Finally, we settled on Rosetta Stone (RS for short). RS teaches language in an interesting way. You don't see any of your native language written down. Concepts are introduced entirely through pictures, and you see Chinese to go along with the concepts. It is a strange feeling. You see a big ball and a small ball, and there are strange words. With time, you form the connection between the word and the concept. All without relying on the equivalent word in your native language. I was skeptical of this idea when a friend explained it to me. And RS costs an arm and a leg, which made me even more skeptical.

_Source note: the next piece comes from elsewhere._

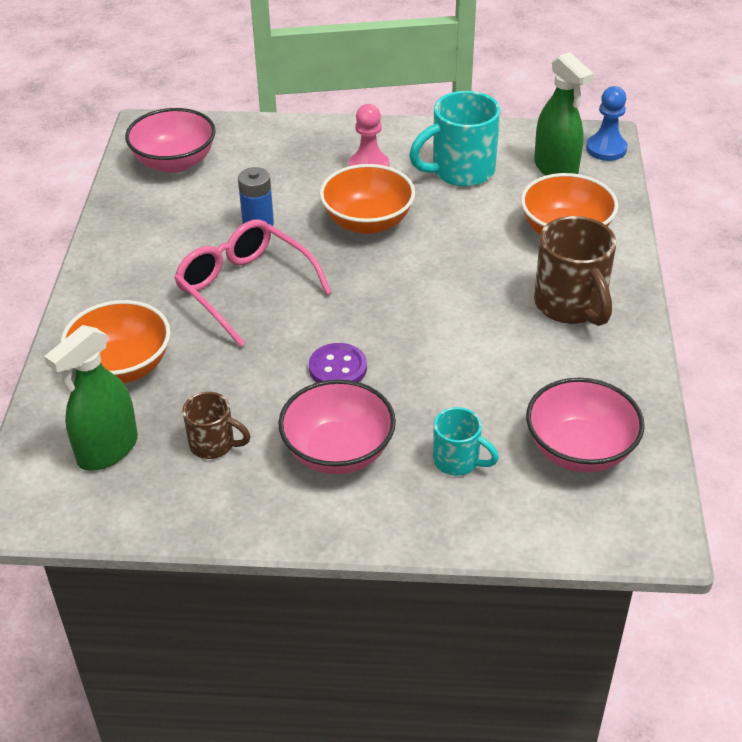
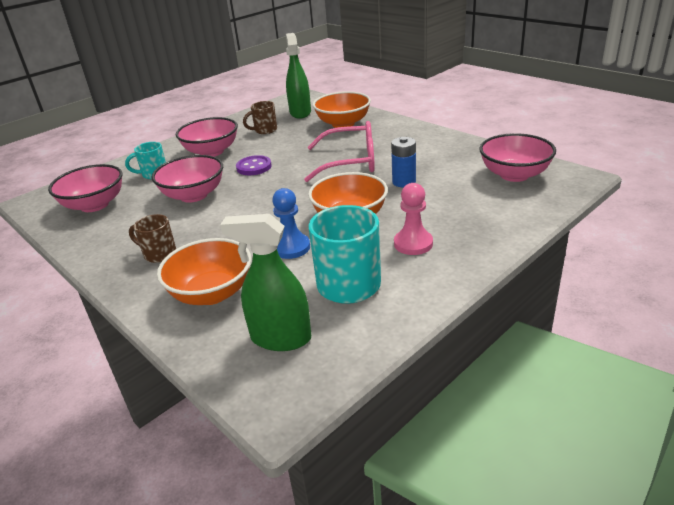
camera: 135 degrees right, 10 degrees down
(456, 370) = (193, 195): none -> pink bowl
(571, 306) = (159, 254): brown mug -> brown mug, size x0.57
(606, 149) = (259, 395): blue pawn -> blue pawn (291, 247)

Luckily for me, I seem to learn Chinese with RS. I use RS as a puzzle game rather than language learning. It is fun to try to understand the game and get better. Now I'm on the final unit in Level One, I am surprised at how much Chinese I can understand. We have a few Chinese friends and I can understand bits of their conversation with their children. It is a great feeling.

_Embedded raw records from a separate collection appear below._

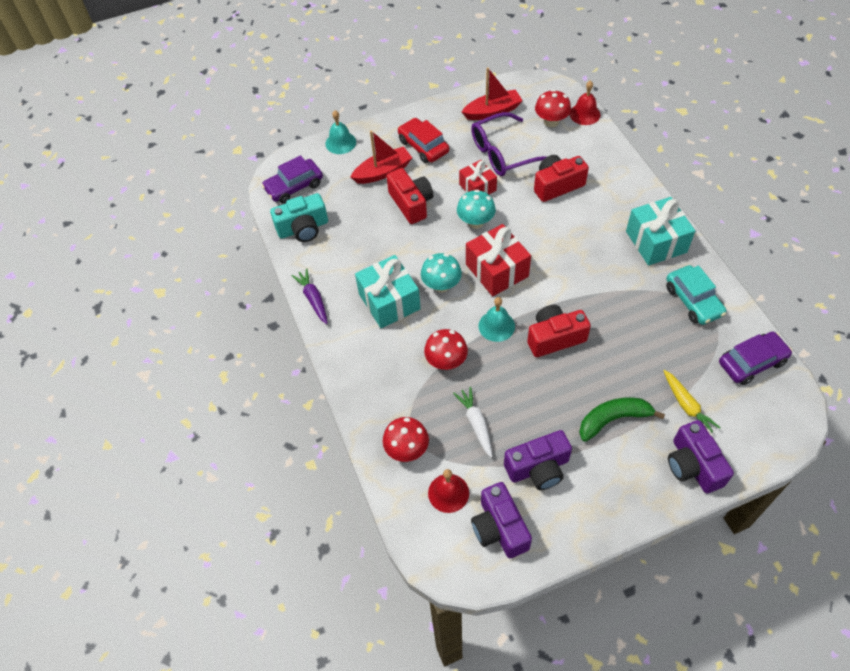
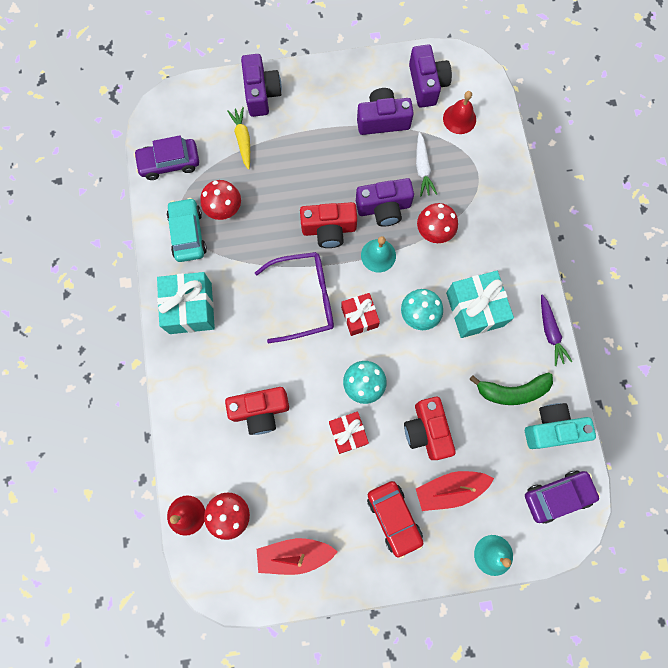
camera: 170 degrees left, 20 degrees up
(407, 449) = (485, 161): red mushroom -> red mushroom (224, 209)
(497, 270) = (359, 317): red gift -> red gift, size x0.63
(503, 153) = (304, 477): purple glasses -> purple glasses (305, 299)
(505, 372) = (384, 208): none -> purple camera
(613, 419) = (307, 144): green banana -> green banana (512, 391)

Chinese is a devilishly hard language to learn. Right at the beginning, you start out learning pictographs (characters), tones in pronunciation, vocabulary, and grammar. If RS works for Chinese, I suspect it will work for Japanese too. Once I go through RS Mandarin lessons, I might just look at the RS Japanese lessons.

Fun fact for the day: The original rosetta stone was a stone which had three languages inscribed on it. The three languages had the same message. The discovery of this stone led to a breakthrough in deciphering Ancient Egyptian. It is ironic that the Rosetta Stone software teaches you a language by only showing you the language you wish to learn. Rosetta Stone never shows you a rosetta stone.